This post will attempt to work out, via some very rough back-of-the-envelope calculations, how rich an individual would be if everyone in the world had the same income. Incidentally, this is not meant to be a response to any particular argument; to my knowledge, nobody is currently advocating that the world's income be redistributed equally among its citizens.
According to the CIA World Factbook, the GWP in 2013 was $87.18 trillion. Since the global population in 2013 was 7.1 billion, the GWP per capita was approximately $12,300. In comparison, the current GDP per capita of the UK is about $37,300. Therefore, if the world continued to produce $87.18 trillion in output under a regime of global income redistribution, the average person in the UK would be about 67% poorer.
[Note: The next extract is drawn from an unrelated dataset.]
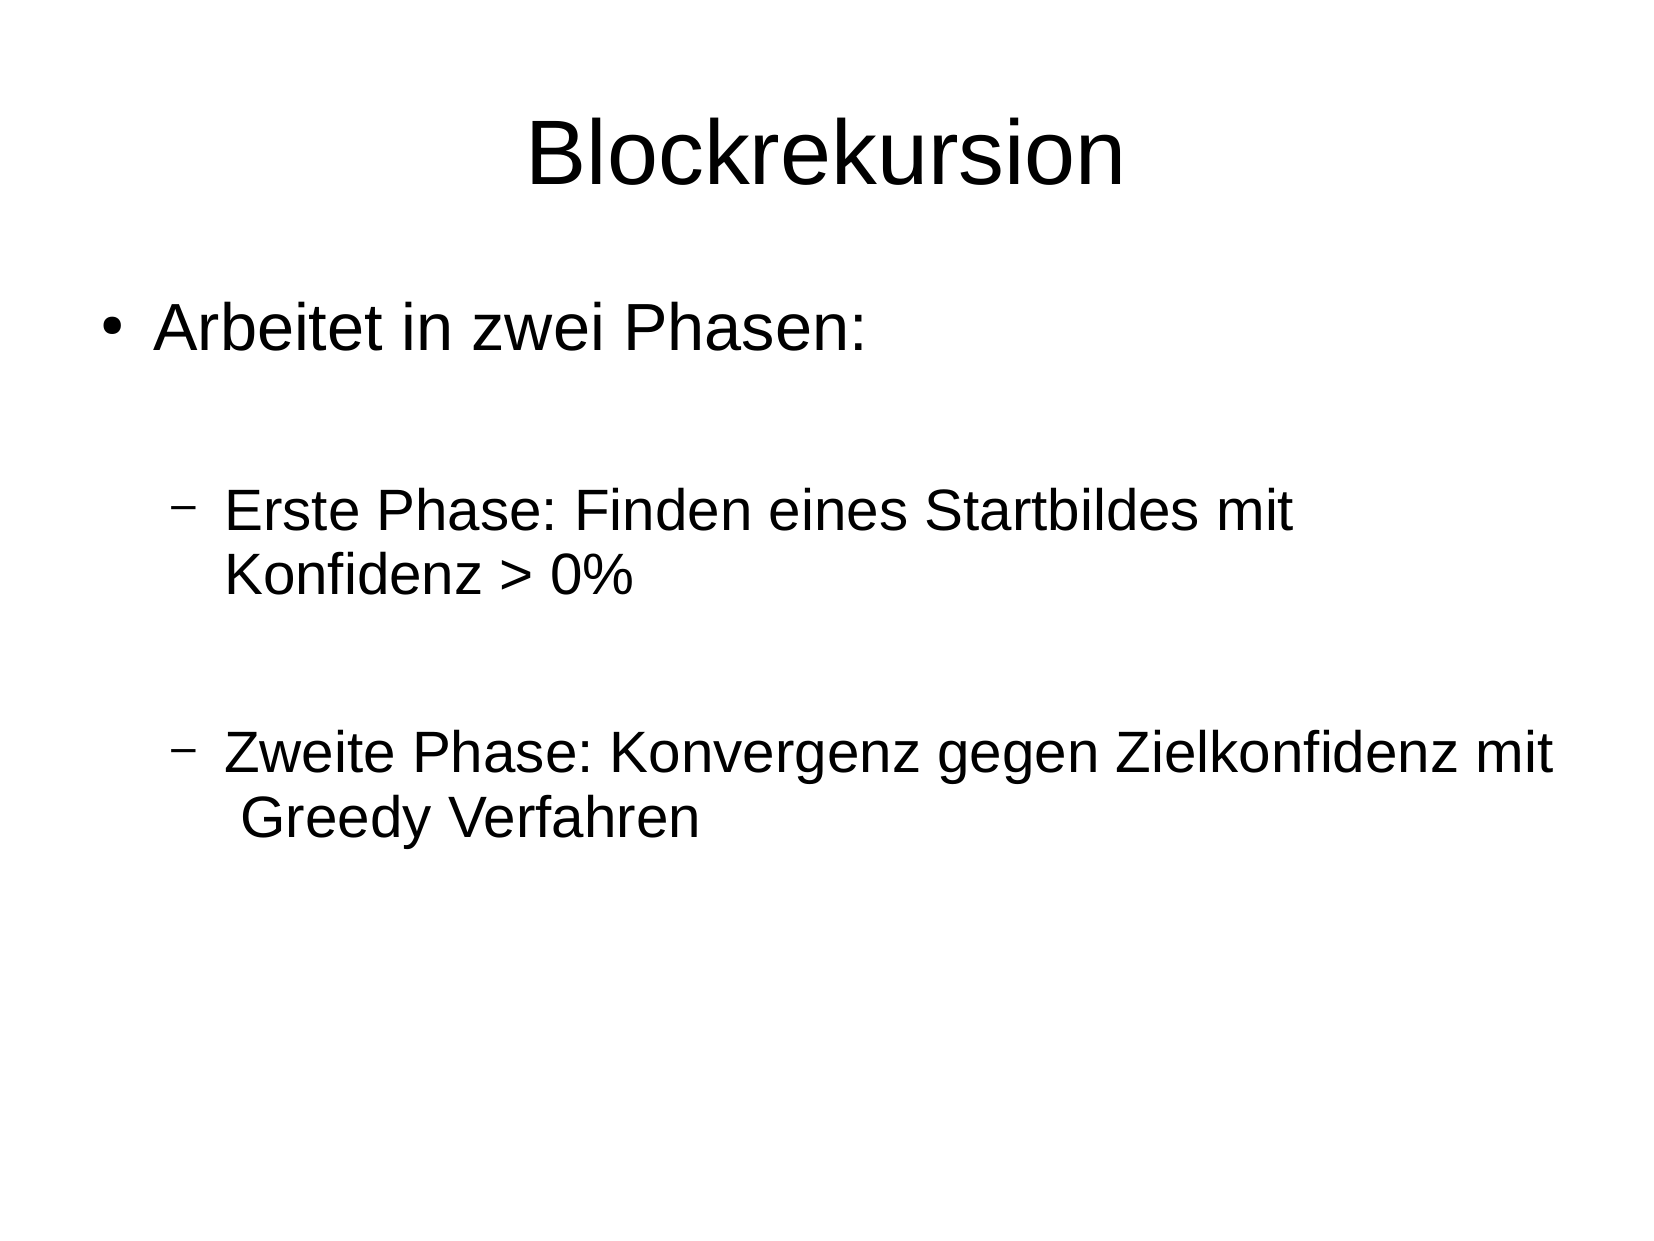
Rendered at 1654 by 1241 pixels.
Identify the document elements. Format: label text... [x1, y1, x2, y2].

list Arbeitet in zwei Phasen: Erste Phase: Finden eines Startbildes mit Konfidenz > 0% Zweite Phase: Konvergenz gegen Zielkonfidenz mit Greedy Verfahren [82, 290, 1571, 1010]
title Blockrekursion [82, 49, 1571, 257]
However, because the UK's income distribution is skewed, the typical (i.e., median) person would only be about 37% poorer. Note that $12,300 is a pre-tax figure. Funding a government that spent 40% of GDP would leave an individual with about $7,400 in disposable income.
It is highly improbable that the world would continue to produce $87.18 trillion in output under a regime of global income redistribution. This is because, among other reasons, innovation and labour supply would be greatly reduced. Thus, the figure of $12,300 is almost certainly an overestimate. The table below provides four metrics for how rich an individual would be under alternative estimates of global income per person. Moving down the table, each successive estimate is approximately $1,230 smaller. The estimate in the second row reflects an assumption that output would be 10% smaller; the estimate in the bottom row an assumption that output would be 90% smaller. (One caveat is that the total population might also be smaller if many of the world's poorest people had slightly more income.)
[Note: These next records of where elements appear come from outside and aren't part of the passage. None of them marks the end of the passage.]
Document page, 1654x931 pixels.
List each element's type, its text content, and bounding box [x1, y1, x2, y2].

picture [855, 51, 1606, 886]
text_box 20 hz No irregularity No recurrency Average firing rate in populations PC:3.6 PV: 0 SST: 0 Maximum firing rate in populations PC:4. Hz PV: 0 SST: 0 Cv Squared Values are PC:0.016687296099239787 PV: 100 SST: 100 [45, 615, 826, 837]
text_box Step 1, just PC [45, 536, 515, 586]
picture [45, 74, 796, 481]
The second column of the table gives the year at which the UK had the same income, based on data from the Maddison project. (Estimates were converted to 1990 dollars prior to comparison with the Maddison numbers). The third column gives the percentile of the current UK income distribution that each estimate corresponds to. The fourth column gives the percentile of the current world income distribution that each estimate corresponds to, based on the Global Rich List calculator. And the final column gives a country that currently has the same income.
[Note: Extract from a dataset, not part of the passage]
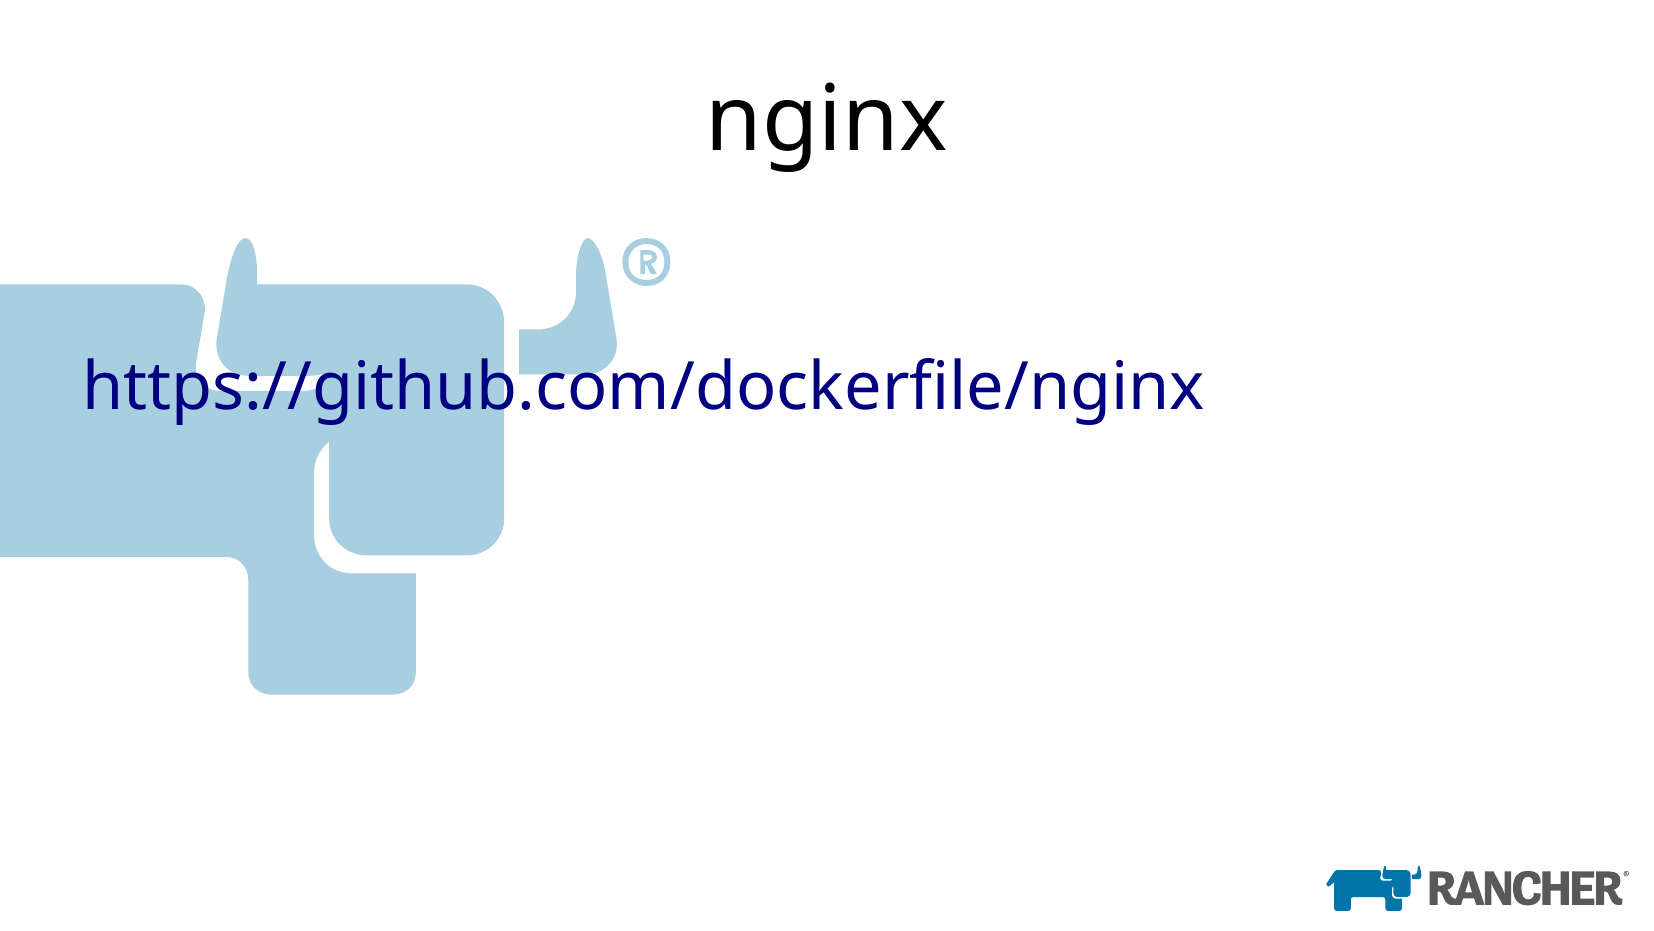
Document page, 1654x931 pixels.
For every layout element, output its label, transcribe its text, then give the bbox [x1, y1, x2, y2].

title nginx [82, 37, 1571, 193]
list https://github.com/dockerfile/nginx [82, 217, 1571, 758]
If global income redistribution yielded an income per person of $12,300, an individual would enjoy the average living standard of: the UK in 1954, someone at the 23rd percentile of the UK income distribution, someone at the 87th percentile of the world income distribution, or Brazil. Comparatively, if global income redistribution yielded an income per person of only $1,200, an individual would enjoy the average living standard of: the UK in 1300, someone at less than the 1st percentile of the UK income distribution, someone at the 48th percentile of the world income distribution, or Eritrea.